▶ WHAT THIS EXERCISE ASKS:
a) Please transcribe the stretch of the message from "static __initdata struct" through "static int in_order_cpu(void)".
b) Based on the message, state whether each statement agrees with it, answering yes or no and quoting the words that decide it: (i) AMD processors are listed as having no meltdown but spectre. (ii) The writer runs the patch on old atom machines in 32bit mode. (iii) VIA processors are said to certainly have no vulnerabilities.

▶ PASSAGE:
On Tue, 23 Jan 2018 16:52:55 +0000
David Woodhouse <d...@amazon.co.uk> wrote:

> When they advertise the IA32_ARCH_CAPABILITIES MSR and it has the RDCL_NO
> bit set, they don't need KPTI either.

This is starting to get messy because we will eventually need to integrate

AMD processors          -       no meltdown but spectre
VIA processors          -       probably no vulnerabilities at
                                least on the old ones
Intel with ND set       -       No meltdown
Anybody with no speculation -   No meltdown, no spectre, no id bit



and it expands a lot with all sorts of 32bit processors. Would it make
more sense to make it table driven or do we want a separate function so
we can do:

                if (!in_order_cpu()) {
                }

around the whole lot ? I'm guessing the latter makes sense then
somethhing like this patch I'm running on my old atom widgets in 64bit
mode

static __initdata struct x86_cpu_id cpu_in_order[] = {
        { X86_VENDOR_INTEL, 6, INTEL_FAM6_ATOM_CEDARVIEW, X86_FEATURE_ANY },
        { X86_VENDOR_INTEL, 6, INTEL_FAM6_ATOM_CLOVERVIEW, X86_FEATURE_ANY },
        { X86_VENDOR_INTEL, 6, INTEL_FAM6_ATOM_LINCROFT, X86_FEATURE_ANY },
        { X86_VENDOR_INTEL, 6, INTEL_FAM6_ATOM_PENWELL, X86_FEATURE_ANY },
        { X86_VENDOR_INTEL, 6, INTEL_FAM6_ATOM_PINEVIEW, X86_FEATURE_ANY },
        {}
};

static int in_order_cpu(void)

▶ DATA LINES:
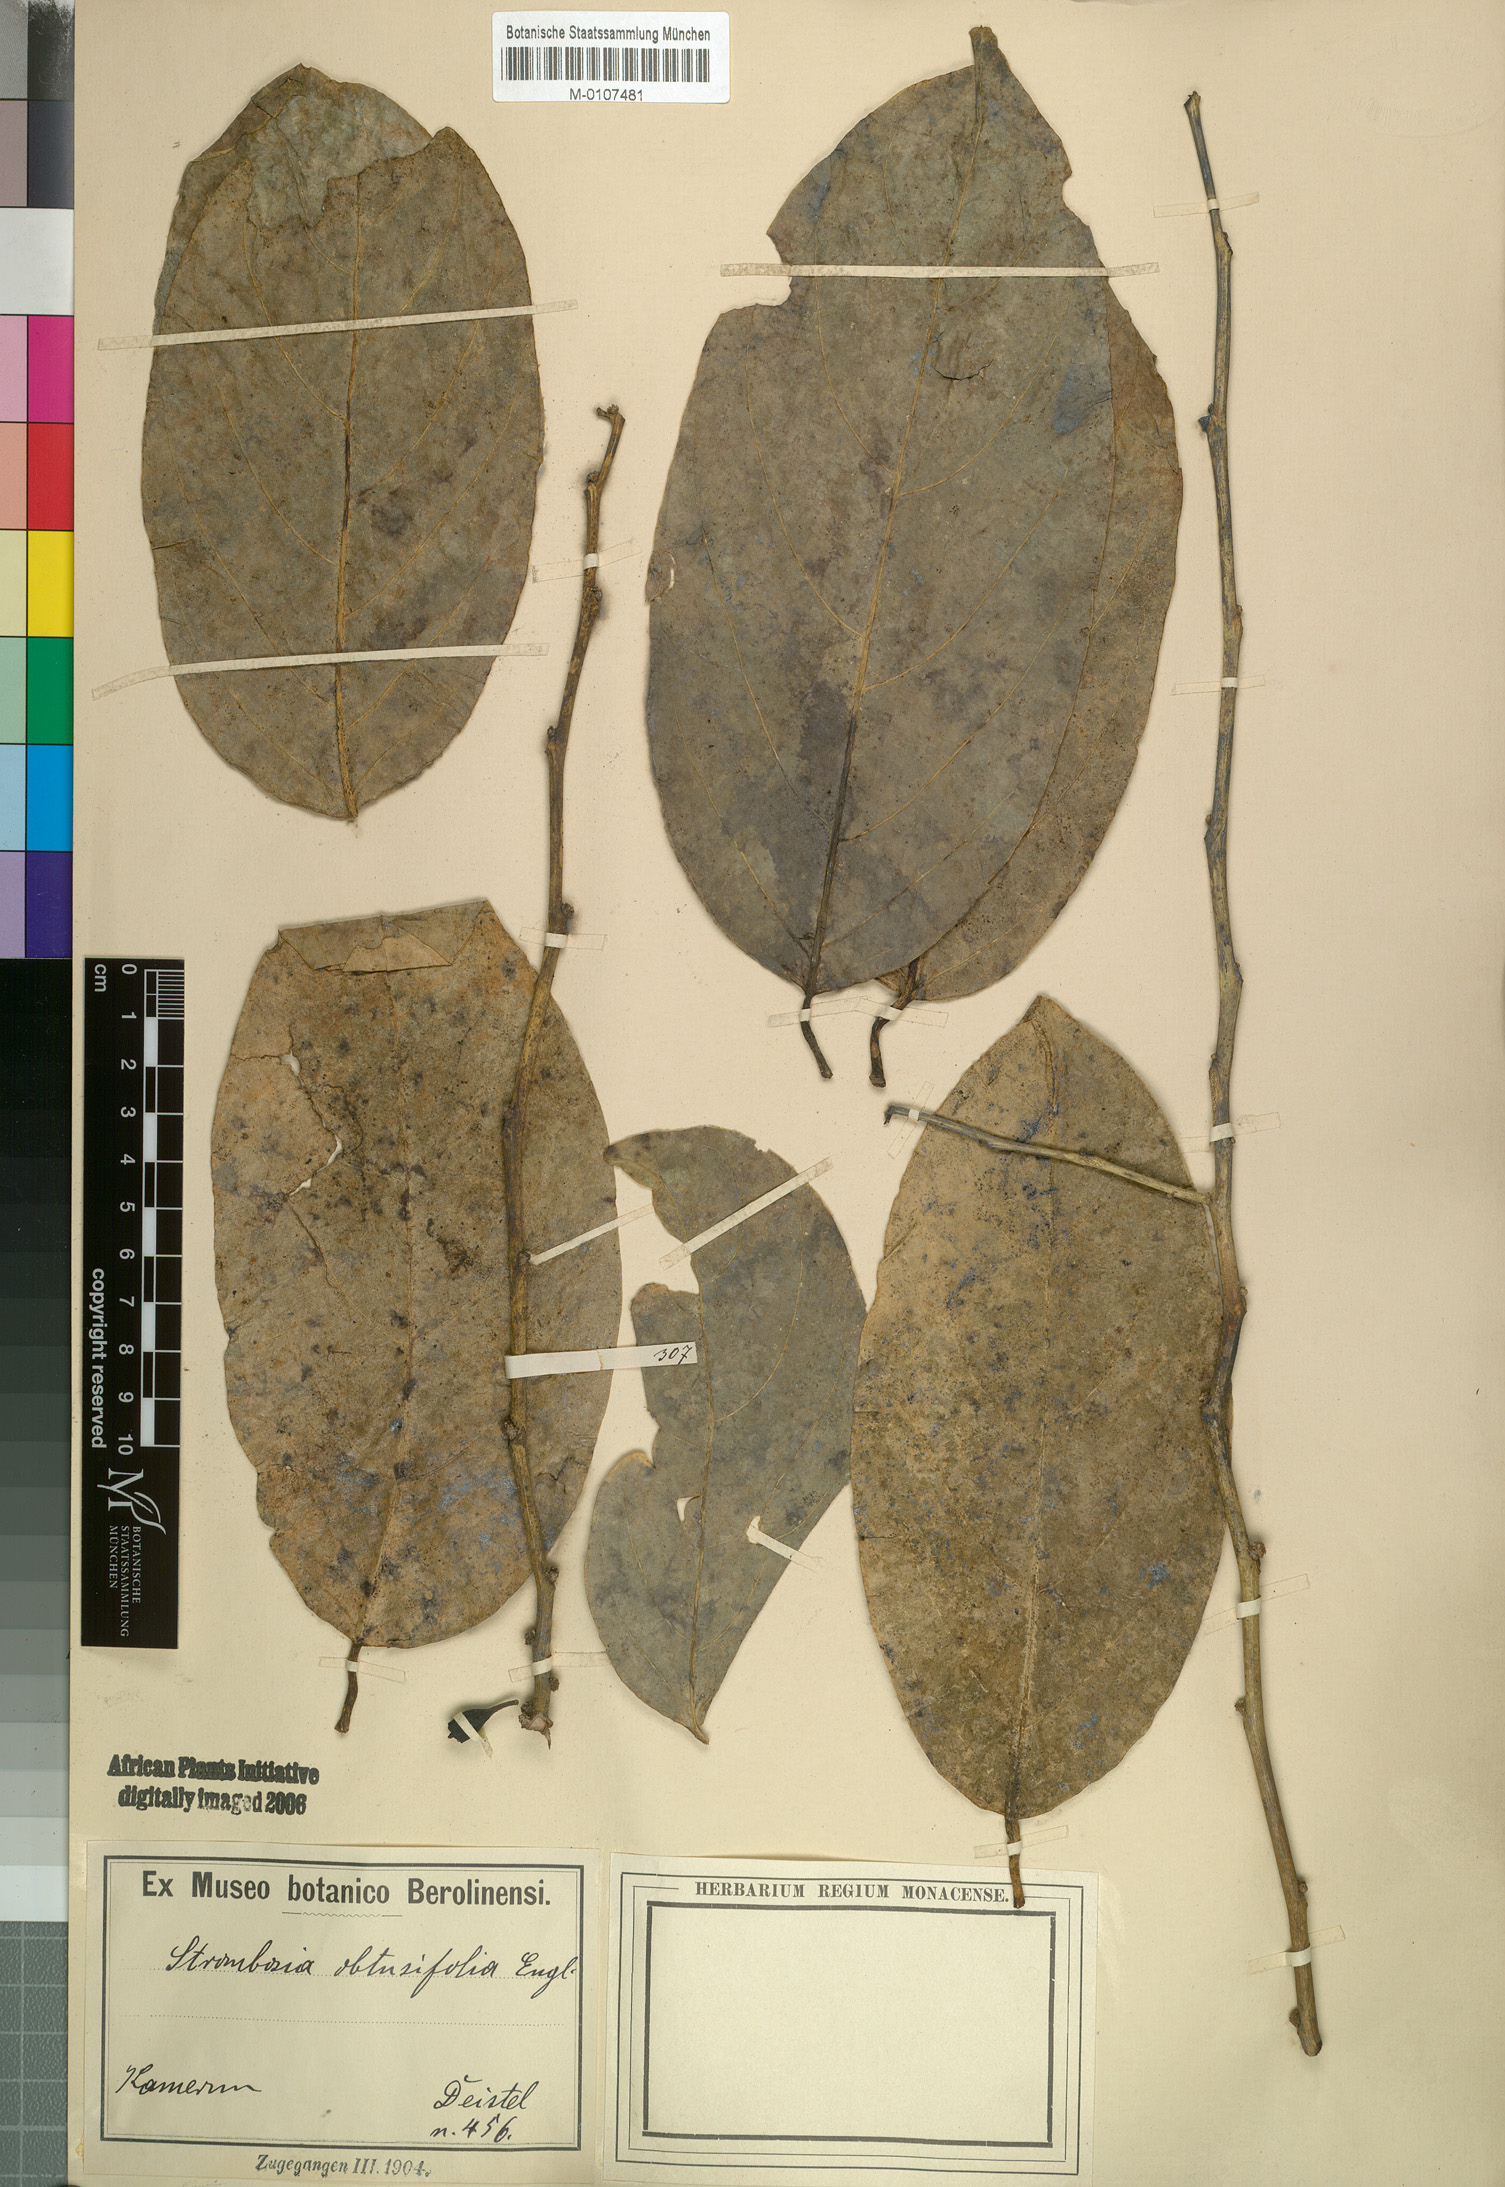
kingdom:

▶ FULL ANSWERS:
a)
static __initdata struct x86_cpu_id cpu_in_order[] = {
        { X86_VENDOR_INTEL, 6, INTEL_FAM6_ATOM_CEDARVIEW, X86_FEATURE_ANY },
        { X86_VENDOR_INTEL, 6, INTEL_FAM6_ATOM_CLOVERVIEW, X86_FEATURE_ANY },
        { X86_VENDOR_INTEL, 6, INTEL_FAM6_ATOM_LINCROFT, X86_FEATURE_ANY },
        { X86_VENDOR_INTEL, 6, INTEL_FAM6_ATOM_PENWELL, X86_FEATURE_ANY },
        { X86_VENDOR_INTEL, 6, INTEL_FAM6_ATOM_PINEVIEW, X86_FEATURE_ANY },
        {}
};

static int in_order_cpu(void)

b)
(i) Yes: "no meltdown but spectre"
(ii) No: "my old atom widgets in 64bit mode"
(iii) No: "probably no vulnerabilities"